ACTIVITY: Each record needs to be transcribed word for word, though without its pictures.

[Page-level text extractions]
|---|

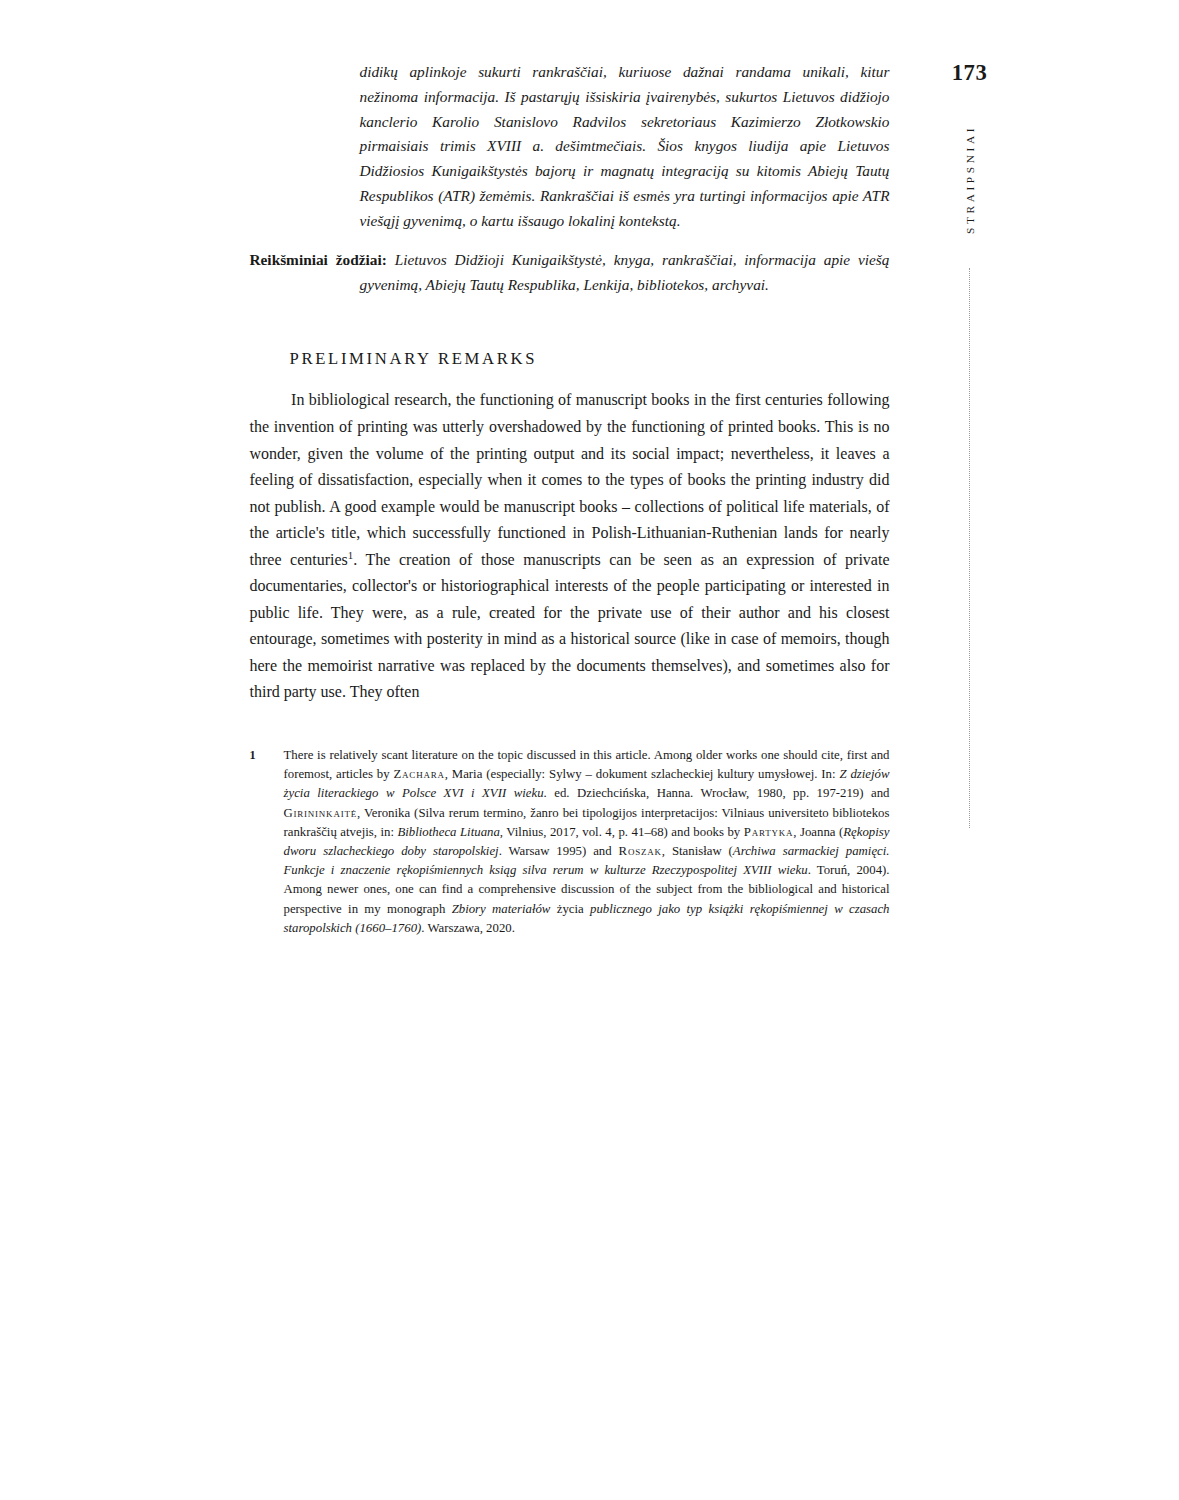173
Straipsniai
didikų aplinkoje sukurti rankraščiai, kuriuose dažnai randama unikali, kitur nežinoma informacija. Iš pastarųjų išsiskiria įvairenybės, sukurtos Lietuvos didžiojo kanclerio Karolio Stanislovo Radvilos sekretoriaus Kazimierzo Złotkowskio pirmaisiais trimis XVIII a. dešimtmečiais. Šios knygos liudija apie Lietuvos Didžiosios Kunigaikštystės bajorų ir magnatų integraciją su kitomis Abiejų Tautų Respublikos (ATR) žemėmis. Rankraščiai iš esmės yra turtingi informacijos apie ATR viešąjį gyvenimą, o kartu išsaugo lokalinį kontekstą.
Reikšminiai žodžiai: Lietuvos Didžioji Kunigaikštystė, knyga, rankraščiai, informacija apie viešą gyvenimą, Abiejų Tautų Respublika, Lenkija, bibliotekos, archyvai.
Preliminary remarks
In bibliological research, the functioning of manuscript books in the first centuries following the invention of printing was utterly overshadowed by the functioning of printed books. This is no wonder, given the volume of the printing output and its social impact; nevertheless, it leaves a feeling of dissatisfaction, especially when it comes to the types of books the printing industry did not publish. A good example would be manuscript books – collections of political life materials, of the article's title, which successfully functioned in Polish-Lithuanian-Ruthenian lands for nearly three centuries1. The creation of those manuscripts can be seen as an expression of private documentaries, collector's or historiographical interests of the people participating or interested in public life. They were, as a rule, created for the private use of their author and his closest entourage, sometimes with posterity in mind as a historical source (like in case of memoirs, though here the memoirist narrative was replaced by the documents themselves), and sometimes also for third party use. They often
1
There is relatively scant literature on the topic discussed in this article. Among older works one should cite, first and foremost, articles by Zachara, Maria (especially: Sylwy – dokument szlacheckiej kultury umysłowej. In: Z dziejów życia literackiego w Polsce XVI i XVII wieku. ed. Dziechcińska, Hanna. Wrocław, 1980, pp. 197-219) and Girininkaitė, Veronika (Silva rerum termino, žanro bei tipologijos interpretacijos: Vilniaus universiteto bibliotekos rankraščių atvejis, in: Bibliotheca Lituana, Vilnius, 2017, vol. 4, p. 41–68) and books by Partyka, Joanna (Rękopisy dworu szlacheckiego doby staropolskiej. Warsaw 1995) and Roszak, Stanisław (Archiwa sarmackiej pamięci. Funkcje i znaczenie rękopiśmiennych ksiąg silva rerum w kulturze Rzeczypospolitej XVIII wieku. Toruń, 2004). Among newer ones, one can find a comprehensive discussion of the subject from the bibliological and historical perspective in my monograph Zbiory materiałów życia publicznego jako typ książki rękopiśmiennej w czasach staropolskich (1660–1760). Warszawa, 2020.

|---|

ANSWER SECTION:
173
Straipsniai
didikų aplinkoje sukurti rankraščiai, kuriuose dažnai randama unikali, kitur nežinoma informacija. Iš pastarųjų išsiskiria įvairenybės, sukurtos Lietuvos didžiojo kanclerio Karolio Stanislovo Radvilos sekretoriaus Kazimierzo Złotkowskio pirmaisiais trimis XVIII a. dešimtmečiais. Šios knygos liudija apie Lietuvos Didžiosios Kunigaikštystės bajorų ir magnatų integraciją su kitomis Abiejų Tautų Respublikos (ATR) žemėmis. Rankraščiai iš esmės yra turtingi informacijos apie ATR viešąjį gyvenimą, o kartu išsaugo lokalinį kontekstą.
Reikšminiai žodžiai: Lietuvos Didžioji Kunigaikštystė, knyga, rankraščiai, informacija apie viešą gyvenimą, Abiejų Tautų Respublika, Lenkija, bibliotekos, archyvai.
Preliminary remarks
In bibliological research, the functioning of manuscript books in the first centuries following the invention of printing was utterly overshadowed by the functioning of printed books. This is no wonder, given the volume of the printing output and its social impact; nevertheless, it leaves a feeling of dissatisfaction, especially when it comes to the types of books the printing industry did not publish. A good example would be manuscript books – collections of political life materials, of the article's title, which successfully functioned in Polish-Lithuanian-Ruthenian lands for nearly three centuries1. The creation of those manuscripts can be seen as an expression of private documentaries, collector's or historiographical interests of the people participating or interested in public life. They were, as a rule, created for the private use of their author and his closest entourage, sometimes with posterity in mind as a historical source (like in case of memoirs, though here the memoirist narrative was replaced by the documents themselves), and sometimes also for third party use. They often
1
There is relatively scant literature on the topic discussed in this article. Among older works one should cite, first and foremost, articles by Zachara, Maria (especially: Sylwy – dokument szlacheckiej kultury umysłowej. In: Z dziejów życia literackiego w Polsce XVI i XVII wieku. ed. Dziechcińska, Hanna. Wrocław, 1980, pp. 197-219) and Girininkaitė, Veronika (Silva rerum termino, žanro bei tipologijos interpretacijos: Vilniaus universiteto bibliotekos rankraščių atvejis, in: Bibliotheca Lituana, Vilnius, 2017, vol. 4, p. 41–68) and books by Partyka, Joanna (Rękopisy dworu szlacheckiego doby staropolskiej. Warsaw 1995) and Roszak, Stanisław (Archiwa sarmackiej pamięci. Funkcje i znaczenie rękopiśmiennych ksiąg silva rerum w kulturze Rzeczypospolitej XVIII wieku. Toruń, 2004). Among newer ones, one can find a comprehensive discussion of the subject from the bibliological and historical perspective in my monograph Zbiory materiałów życia publicznego jako typ książki rękopiśmiennej w czasach staropolskich (1660–1760). Warszawa, 2020.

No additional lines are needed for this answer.